→ **Records shown**
.....

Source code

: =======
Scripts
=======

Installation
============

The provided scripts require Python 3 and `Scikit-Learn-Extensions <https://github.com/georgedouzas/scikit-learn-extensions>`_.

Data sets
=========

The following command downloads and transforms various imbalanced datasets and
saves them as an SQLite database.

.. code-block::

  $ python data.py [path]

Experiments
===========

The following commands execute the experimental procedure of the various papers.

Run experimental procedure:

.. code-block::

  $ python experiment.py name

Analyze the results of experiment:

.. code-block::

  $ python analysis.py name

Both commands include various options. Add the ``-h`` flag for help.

.....

→ **Exercise details**
This exercise calls for an exact reproduction of the material.

→ **Answer to this problem**
Source code

: =======
Scripts
=======

Installation
============

The provided scripts require Python 3 and `Scikit-Learn-Extensions <https://github.com/georgedouzas/scikit-learn-extensions>`_.

Data sets
=========

The following command downloads and transforms various imbalanced datasets and
saves them as an SQLite database.

.. code-block::

  $ python data.py [path]

Experiments
===========

The following commands execute the experimental procedure of the various papers.

Run experimental procedure:

.. code-block::

  $ python experiment.py name

Analyze the results of experiment:

.. code-block::

  $ python analysis.py name

Both commands include various options. Add the ``-h`` flag for help.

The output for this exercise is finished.